The church bell movement (which does indeed have lots of ringing church bells in the percussion section) sounds almost like an opera prelude, so dramatic yet melodic is it. Next, the sleepyheads wake up, in an intermezzo-like movement that builds from a quiet opening to a triumphal end. (Breakfast?) The Radio-Caruso movement makes two in a row that sound like something from Goldmark, Raff, or Schumann - until the choir returns. The piece then ends with two very short little snippets, the choir singing a lullaby that leads to a surprising Grand Ending with cymbals and drum rolls.

Dramatically and structurally super weird, but unceasingly entertaining and some of the best Weird Langgaard.

Conversely, No. 15 "The Sea Storm" is the most modernist of Weird Langgaard. The first movement is the most expressionistic, atonal music I've ever heard from him, but a one-minute scherzo is more conventional and the finale is a rolling seascape straight out of the impressionist songbook, except with added chorus singing a poem.

I cannot include a description of No. 16 at this time because it triggers the "403: Forbidden" error.

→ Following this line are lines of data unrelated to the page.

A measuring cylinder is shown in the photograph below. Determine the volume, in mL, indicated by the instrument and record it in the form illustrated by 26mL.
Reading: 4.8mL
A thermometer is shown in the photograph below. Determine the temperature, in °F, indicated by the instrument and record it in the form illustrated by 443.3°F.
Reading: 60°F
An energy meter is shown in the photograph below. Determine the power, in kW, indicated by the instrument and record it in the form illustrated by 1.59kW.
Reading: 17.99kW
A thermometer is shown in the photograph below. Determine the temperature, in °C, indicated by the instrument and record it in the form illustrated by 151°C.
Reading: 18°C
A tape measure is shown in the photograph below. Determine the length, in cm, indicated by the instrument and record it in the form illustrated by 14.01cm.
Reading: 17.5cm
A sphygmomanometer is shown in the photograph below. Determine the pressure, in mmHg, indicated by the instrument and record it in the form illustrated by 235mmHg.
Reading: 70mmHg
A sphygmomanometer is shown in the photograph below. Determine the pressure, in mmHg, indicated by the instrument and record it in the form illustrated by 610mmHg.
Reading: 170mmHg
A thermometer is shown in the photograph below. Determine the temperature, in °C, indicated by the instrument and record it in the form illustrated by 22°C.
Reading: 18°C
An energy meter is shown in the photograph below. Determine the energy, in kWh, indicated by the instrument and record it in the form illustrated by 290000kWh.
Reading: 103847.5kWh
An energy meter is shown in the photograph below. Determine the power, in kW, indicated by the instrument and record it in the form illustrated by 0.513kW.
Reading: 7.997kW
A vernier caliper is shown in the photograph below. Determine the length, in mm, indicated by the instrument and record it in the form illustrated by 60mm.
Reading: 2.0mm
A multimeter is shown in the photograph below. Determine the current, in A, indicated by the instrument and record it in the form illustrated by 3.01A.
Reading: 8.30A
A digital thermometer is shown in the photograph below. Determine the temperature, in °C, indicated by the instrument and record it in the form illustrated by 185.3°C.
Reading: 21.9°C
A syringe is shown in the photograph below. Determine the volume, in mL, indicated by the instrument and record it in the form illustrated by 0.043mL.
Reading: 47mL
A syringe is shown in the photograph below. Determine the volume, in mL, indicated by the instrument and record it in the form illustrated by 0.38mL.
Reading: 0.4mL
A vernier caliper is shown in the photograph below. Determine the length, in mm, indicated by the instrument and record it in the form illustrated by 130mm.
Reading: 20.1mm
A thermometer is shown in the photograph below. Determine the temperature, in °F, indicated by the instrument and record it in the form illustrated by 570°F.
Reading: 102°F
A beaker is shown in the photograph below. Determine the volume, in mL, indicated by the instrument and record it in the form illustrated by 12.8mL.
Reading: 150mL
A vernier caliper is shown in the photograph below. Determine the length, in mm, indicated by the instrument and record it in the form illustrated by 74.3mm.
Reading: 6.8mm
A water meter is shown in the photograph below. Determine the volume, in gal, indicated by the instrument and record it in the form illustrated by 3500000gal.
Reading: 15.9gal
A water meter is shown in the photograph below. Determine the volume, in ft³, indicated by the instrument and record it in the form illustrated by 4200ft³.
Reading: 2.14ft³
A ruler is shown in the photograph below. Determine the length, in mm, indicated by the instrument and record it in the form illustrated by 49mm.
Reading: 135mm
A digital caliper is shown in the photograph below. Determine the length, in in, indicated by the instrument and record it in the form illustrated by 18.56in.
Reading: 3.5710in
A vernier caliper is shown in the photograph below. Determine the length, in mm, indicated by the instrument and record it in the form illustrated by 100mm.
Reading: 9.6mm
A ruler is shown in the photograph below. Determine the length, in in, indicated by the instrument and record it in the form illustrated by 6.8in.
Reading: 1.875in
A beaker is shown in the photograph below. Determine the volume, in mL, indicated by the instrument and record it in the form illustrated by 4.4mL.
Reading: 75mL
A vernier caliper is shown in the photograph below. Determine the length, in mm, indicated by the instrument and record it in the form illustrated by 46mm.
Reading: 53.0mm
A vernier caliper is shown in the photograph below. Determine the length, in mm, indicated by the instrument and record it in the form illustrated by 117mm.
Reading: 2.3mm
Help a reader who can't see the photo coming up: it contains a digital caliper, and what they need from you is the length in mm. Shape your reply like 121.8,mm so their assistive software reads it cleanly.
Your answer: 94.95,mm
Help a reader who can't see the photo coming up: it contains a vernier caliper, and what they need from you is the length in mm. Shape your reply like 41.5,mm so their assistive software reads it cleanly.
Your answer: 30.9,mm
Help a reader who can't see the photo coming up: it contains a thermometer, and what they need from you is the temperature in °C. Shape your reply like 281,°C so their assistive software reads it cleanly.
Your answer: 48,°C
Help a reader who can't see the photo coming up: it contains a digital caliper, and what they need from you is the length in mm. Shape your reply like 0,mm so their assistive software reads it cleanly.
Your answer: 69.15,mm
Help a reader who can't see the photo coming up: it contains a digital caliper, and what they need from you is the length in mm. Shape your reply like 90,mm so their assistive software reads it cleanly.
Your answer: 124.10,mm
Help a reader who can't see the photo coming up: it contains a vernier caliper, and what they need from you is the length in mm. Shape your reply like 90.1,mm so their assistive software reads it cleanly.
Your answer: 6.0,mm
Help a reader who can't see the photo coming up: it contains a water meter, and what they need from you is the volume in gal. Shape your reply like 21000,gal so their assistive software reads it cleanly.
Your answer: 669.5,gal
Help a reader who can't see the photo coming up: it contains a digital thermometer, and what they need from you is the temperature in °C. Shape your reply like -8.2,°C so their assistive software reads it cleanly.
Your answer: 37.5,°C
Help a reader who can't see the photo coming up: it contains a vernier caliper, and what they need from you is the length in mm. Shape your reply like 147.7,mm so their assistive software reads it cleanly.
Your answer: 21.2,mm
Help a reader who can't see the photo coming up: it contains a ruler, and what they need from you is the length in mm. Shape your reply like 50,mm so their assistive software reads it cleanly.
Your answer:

Unlike you, I really like the 9th. It's so enchanting that I cannot help but love it. And the 15th does exhibit a more dissonant language, but it was too late before he embraced a more interesting turn in his career, alas.
The current annihilation of a people on this planet (you know which one it is) is the most documented and at the same time the most preposterously denied. The terror IS REAL!

Brian

The 22-minute No. 16 "Sun Deluge" is a truly valedictory symphony, summing up all of Langgaard's achievement in a short span. There are blazes of radiant music with great power. There are organ solos. There are abrupt endings. The orchestration takes much from Richard Strauss, returning to the world of Langgaard's first two symphonies. The scherzo is, for the second symphony in a row, just one minute long, and leads into the most unusual feature: a "Punishment Dance"!. I wish Dacapo had included the full booklet notes for each release, to explain why this is here. It's not in a danceable rhythm at all, and it's quite happy in mood, so both parts of the name are baffling.

Then we end with a calm, major-key "elegy" and a short, powerful, Straussian finale that brings the cycle to a close. Like many of the earlier symphonies - I should have counted! - this one also includes ringing church bells. This may belong near the top of the Langgaard List but I'd have to listen to the "Punishment Dance" once or twice more to understand why it was included at all.

Brian

I learned something interesting about the 403 Forbidden error there. I tried posting that review with the original posts, then cut out every sentence one by one until I discovered the offending sentence. It was the one that said "The scherzo is..."

Then I discovered the specific issue word by word. It was this: Dance"!. But without the period. When I added a period to make it !. instead of just ! , then the piece successfully published. That was all that was necessary. An added period.

When writing this post, I had the same error in the same situation. ", then !, then space in that order is the problem!!!